Opinión | Paso a paso

Cenizas vanas

Hubo un tiempo en que la cultura era un baluarte, una atalaya desde la cual el hombre oteaba el horizonte del espíritu, absorto en la contemplación de las verdades eternas. Un tiempo en que Córdoba fue jardín de ideas y fragua de intelectos, donde la sombra de Séneca aún serpenteaba en los pliegues del pensamiento y la poesía de Góngora resplandecía como una ascua encendida en el viento del tiempo. Pero hoy, cuando el mercachifle ha alzado su imperio, cuando el oropel del entretenimiento ha suplantado a la meditación y el histrión de turno sustituye al erudito, lo que antes fue templo se transmuta en feria de vanidades.

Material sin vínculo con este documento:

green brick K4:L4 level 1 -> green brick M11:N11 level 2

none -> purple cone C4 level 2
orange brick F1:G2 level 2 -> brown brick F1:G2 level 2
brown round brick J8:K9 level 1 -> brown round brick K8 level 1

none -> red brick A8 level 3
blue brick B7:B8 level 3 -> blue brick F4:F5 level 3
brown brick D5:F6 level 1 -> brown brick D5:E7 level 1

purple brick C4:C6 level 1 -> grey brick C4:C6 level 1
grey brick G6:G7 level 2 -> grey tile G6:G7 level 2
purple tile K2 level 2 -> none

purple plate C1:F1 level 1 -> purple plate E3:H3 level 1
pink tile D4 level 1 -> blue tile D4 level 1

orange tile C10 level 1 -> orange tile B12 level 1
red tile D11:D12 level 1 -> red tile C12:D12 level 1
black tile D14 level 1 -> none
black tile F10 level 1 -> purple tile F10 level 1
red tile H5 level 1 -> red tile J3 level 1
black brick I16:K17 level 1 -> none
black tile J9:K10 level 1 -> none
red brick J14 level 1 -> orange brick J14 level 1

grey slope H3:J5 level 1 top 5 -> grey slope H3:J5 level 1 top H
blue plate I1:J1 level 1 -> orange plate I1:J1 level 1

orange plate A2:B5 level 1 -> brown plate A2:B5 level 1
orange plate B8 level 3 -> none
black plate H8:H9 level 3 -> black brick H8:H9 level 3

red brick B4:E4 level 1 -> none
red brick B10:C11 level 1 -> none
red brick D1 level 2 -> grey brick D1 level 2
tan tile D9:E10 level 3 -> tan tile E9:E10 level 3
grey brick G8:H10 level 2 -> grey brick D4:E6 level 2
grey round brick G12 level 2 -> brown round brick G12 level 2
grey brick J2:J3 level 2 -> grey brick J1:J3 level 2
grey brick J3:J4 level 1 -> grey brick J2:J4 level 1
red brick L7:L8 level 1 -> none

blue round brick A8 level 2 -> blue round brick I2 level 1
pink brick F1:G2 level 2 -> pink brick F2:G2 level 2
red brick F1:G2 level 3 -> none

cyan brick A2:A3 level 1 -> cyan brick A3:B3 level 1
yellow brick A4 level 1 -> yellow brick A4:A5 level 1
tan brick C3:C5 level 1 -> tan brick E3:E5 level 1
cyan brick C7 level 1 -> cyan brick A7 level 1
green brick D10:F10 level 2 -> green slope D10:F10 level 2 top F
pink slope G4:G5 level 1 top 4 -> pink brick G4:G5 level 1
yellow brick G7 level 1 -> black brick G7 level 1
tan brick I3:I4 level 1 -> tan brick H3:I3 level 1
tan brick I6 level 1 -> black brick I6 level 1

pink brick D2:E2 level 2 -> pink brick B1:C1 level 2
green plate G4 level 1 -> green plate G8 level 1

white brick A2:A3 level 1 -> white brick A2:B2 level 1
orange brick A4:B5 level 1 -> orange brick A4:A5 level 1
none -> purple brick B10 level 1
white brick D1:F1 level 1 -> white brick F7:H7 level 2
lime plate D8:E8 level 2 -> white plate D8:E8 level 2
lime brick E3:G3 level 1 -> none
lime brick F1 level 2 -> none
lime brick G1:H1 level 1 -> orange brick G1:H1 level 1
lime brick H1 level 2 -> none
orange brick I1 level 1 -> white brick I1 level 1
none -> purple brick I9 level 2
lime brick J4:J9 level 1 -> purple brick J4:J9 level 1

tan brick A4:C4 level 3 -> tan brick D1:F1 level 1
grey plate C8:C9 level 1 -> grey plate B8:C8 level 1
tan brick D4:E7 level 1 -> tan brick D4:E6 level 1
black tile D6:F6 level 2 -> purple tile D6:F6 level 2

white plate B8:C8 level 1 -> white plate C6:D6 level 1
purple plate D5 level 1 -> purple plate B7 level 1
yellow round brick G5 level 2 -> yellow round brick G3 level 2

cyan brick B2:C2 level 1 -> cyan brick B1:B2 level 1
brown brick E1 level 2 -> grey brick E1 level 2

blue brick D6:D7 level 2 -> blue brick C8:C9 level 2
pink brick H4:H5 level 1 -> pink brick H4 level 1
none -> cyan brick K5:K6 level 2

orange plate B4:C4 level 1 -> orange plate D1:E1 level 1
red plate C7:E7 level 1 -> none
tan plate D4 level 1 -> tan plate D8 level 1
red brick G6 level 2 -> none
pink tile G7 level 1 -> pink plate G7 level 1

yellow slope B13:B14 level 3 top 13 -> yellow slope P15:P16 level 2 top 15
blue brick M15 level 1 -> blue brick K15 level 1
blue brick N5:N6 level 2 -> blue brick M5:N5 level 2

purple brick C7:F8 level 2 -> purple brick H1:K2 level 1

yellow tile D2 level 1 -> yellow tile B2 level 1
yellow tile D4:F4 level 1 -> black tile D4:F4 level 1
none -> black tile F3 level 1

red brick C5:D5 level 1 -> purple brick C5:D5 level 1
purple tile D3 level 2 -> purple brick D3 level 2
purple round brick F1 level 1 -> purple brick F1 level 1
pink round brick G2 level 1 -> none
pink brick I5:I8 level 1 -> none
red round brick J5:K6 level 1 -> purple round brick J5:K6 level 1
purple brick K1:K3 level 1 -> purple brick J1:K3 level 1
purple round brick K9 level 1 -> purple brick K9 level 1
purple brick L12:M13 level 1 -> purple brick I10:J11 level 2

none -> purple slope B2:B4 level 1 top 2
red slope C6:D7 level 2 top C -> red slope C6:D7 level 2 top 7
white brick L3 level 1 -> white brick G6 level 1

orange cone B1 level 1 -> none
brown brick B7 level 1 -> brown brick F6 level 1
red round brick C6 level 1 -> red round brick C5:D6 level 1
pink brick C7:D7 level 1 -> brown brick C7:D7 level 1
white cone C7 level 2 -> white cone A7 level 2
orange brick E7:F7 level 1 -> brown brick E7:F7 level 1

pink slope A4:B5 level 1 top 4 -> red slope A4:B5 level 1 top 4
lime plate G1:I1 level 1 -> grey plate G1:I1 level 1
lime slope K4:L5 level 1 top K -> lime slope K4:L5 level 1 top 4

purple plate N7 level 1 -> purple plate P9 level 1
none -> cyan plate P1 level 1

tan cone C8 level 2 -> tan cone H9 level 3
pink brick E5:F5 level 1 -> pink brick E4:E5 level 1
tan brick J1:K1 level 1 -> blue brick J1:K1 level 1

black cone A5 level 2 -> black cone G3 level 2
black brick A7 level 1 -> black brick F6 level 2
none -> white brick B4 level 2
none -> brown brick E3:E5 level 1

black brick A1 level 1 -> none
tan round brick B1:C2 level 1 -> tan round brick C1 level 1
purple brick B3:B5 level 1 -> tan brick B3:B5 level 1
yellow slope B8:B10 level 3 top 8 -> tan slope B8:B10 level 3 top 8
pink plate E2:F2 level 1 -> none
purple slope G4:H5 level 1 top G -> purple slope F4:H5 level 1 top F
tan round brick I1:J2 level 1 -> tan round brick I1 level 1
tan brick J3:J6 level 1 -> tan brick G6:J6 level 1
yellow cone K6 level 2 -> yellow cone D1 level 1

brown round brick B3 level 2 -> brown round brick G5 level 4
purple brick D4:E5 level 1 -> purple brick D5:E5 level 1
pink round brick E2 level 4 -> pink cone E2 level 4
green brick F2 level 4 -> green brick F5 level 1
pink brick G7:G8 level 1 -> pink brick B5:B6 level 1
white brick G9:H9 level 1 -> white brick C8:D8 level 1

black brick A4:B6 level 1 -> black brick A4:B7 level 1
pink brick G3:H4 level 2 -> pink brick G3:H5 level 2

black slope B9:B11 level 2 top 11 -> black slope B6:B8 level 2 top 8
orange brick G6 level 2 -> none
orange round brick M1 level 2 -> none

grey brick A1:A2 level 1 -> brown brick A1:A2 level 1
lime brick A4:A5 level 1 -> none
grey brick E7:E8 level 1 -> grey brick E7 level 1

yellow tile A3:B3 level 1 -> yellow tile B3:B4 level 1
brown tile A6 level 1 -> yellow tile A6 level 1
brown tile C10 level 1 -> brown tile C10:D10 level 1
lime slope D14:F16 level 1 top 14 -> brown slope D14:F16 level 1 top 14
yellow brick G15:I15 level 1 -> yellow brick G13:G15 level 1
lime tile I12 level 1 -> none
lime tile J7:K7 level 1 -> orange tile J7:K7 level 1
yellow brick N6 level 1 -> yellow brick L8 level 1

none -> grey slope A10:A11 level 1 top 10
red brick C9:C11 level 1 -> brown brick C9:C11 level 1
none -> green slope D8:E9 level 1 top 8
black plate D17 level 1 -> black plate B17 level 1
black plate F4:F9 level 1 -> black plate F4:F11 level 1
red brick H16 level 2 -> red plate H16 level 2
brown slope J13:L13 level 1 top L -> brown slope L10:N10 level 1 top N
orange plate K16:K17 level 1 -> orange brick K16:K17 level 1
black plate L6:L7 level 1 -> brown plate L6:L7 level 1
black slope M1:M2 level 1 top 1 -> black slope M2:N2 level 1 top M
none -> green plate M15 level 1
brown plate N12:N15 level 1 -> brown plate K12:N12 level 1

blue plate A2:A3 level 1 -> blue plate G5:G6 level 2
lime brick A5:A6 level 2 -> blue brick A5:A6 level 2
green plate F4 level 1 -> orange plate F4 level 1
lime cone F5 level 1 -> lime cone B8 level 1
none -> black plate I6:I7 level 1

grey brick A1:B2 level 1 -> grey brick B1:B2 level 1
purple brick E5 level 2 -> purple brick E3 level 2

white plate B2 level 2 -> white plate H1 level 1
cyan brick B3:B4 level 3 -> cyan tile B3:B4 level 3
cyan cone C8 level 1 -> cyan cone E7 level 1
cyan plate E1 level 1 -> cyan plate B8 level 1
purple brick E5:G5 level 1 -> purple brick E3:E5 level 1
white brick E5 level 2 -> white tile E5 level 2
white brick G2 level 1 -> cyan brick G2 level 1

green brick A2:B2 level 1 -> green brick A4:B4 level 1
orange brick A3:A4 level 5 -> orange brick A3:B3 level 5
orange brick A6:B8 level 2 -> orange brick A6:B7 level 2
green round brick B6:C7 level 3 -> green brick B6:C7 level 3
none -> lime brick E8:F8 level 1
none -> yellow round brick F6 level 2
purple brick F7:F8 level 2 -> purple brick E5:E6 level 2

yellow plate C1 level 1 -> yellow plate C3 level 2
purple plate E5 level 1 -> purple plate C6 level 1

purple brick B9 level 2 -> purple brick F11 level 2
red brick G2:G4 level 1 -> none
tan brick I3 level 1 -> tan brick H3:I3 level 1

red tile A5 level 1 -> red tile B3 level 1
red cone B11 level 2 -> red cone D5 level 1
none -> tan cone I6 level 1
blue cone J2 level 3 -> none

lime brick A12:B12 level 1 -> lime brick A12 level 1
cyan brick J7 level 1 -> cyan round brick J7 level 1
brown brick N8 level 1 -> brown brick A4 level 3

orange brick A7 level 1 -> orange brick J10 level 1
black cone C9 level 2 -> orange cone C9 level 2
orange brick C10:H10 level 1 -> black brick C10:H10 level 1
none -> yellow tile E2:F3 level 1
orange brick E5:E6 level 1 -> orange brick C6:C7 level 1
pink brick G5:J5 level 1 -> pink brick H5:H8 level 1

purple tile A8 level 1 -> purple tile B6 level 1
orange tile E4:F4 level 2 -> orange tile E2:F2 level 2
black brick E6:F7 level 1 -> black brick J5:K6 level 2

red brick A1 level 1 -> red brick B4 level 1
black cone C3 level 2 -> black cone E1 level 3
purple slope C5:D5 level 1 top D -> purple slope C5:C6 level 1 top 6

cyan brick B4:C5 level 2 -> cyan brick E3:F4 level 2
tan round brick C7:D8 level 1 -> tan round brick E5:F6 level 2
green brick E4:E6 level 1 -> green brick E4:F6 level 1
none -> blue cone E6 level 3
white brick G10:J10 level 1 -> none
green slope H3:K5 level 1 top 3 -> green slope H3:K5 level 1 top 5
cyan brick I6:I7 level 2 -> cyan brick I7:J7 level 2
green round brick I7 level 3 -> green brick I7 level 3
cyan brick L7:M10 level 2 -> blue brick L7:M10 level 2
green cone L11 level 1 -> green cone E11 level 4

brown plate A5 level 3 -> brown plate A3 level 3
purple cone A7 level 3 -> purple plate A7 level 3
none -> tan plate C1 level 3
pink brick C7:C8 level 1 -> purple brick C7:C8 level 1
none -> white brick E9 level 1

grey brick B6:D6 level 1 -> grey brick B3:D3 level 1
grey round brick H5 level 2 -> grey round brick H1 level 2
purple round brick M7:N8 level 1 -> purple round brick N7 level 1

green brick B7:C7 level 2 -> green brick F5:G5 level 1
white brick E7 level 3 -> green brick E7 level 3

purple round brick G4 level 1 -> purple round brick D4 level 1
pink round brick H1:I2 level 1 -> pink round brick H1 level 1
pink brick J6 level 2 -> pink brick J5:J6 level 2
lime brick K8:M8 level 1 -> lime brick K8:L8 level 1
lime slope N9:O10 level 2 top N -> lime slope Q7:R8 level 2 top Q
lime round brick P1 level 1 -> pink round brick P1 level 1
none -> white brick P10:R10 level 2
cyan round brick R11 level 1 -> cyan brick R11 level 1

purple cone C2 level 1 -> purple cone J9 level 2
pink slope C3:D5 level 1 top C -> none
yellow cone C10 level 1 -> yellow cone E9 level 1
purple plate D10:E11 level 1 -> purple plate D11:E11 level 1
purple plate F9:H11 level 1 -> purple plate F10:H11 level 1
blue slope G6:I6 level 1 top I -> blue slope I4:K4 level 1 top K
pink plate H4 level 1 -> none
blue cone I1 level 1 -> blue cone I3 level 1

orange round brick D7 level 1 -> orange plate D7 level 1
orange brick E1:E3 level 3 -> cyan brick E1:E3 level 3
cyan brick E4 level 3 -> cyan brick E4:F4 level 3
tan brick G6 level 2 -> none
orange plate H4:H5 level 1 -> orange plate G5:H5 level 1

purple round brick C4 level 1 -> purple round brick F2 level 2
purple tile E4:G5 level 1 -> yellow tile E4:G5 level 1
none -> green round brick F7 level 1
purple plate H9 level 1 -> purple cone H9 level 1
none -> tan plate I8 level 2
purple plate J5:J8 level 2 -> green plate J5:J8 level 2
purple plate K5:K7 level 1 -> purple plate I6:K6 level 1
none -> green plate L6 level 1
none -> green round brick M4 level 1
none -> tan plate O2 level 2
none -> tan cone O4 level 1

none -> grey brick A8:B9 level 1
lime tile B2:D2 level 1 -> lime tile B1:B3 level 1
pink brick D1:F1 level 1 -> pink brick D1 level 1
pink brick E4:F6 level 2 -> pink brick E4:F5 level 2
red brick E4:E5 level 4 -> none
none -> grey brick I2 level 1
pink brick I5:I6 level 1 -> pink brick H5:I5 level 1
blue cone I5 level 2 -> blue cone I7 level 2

La cultura, antaño aristocrática en su rigor y ascética en su búsqueda de la belleza, se ha visto prostituida por la trivialidad del espectáculo. No es casualidad que, en esta era de ‘influencers’ y ‘logomaquias’ huecas, el artista se degrade hasta convertirse en un mendicante de aplausos efímeros. Como si de una reencarnación risible de Narciso se tratase, se entrega a la contemplación de su propia imagen, reducida a un haz de píxeles que se difumina en la inanidad. A la manera de aquellos bufones medievales que aplacaban con muecas la cólera de los reyes, hoy se pergeñan noveluchas anodinas, se recitan versos deshuesados de sentido y se aplauden pueriles ‘boutades’ que no aspiran sino a ser ‘trending topic’ durante un par de horas.

Nada más desolador que el panorama de una Córdoba sin entrañas culturales, donde la sombra de Séneca se diluye en la cháchara y el verbo gongorino se marchita en un exilio de olvido. Góngora, cuyo español era una catarata de luces, habría sentido un escalofrío al contemplar el hedor de esta cultura abaratada, en la que lo grandioso se malbarata y lo vulgar se encumbra. Como aquel Príamo que, en la ‘Ilíada’, se arrastra ante Aquiles suplicando por el cadáver de su hijo, los verdaderos amantes del conocimiento ven con ojos empañados el saqueo y la ignominia de una herencia que se entrega al necio.

Pero esta hecatombe no es un accidente, sino la consecuencia lógica de una época que ha cambiado el fuego prometeico por la luz parpadeante de las pantallas. La intelectualidad ha sido suplantada por la ‘doxa’ digital, esa charca en la que croan los ignorantes, satisfechos de su inanidad. Los nuevos sofistas no venden ya palabras hermosas, sino consignas ramplonas. ¿Cómo extrañarnos, pues, de que la literatura haya devenido en una vitrina de falsedades complacientes?

Hasta entonces, nos queda la ingrata tarea de escribir sobre las ruinas, de cartografiar el derrumbe y de señalar, con una suerte de amarga clarividencia, que la cultura que no se somete a la disciplina del intelecto ni a la exigencia de la belleza está condenada a la extinción. En esta era donde la desmemoria reina y la superficialidad se entroniza, sólo los que perseveren en la lectura de los clásicos, en la veneración de lo sublime y en la lucha contra la barbarie podrán aspirar a que las cenizas no sean vanas.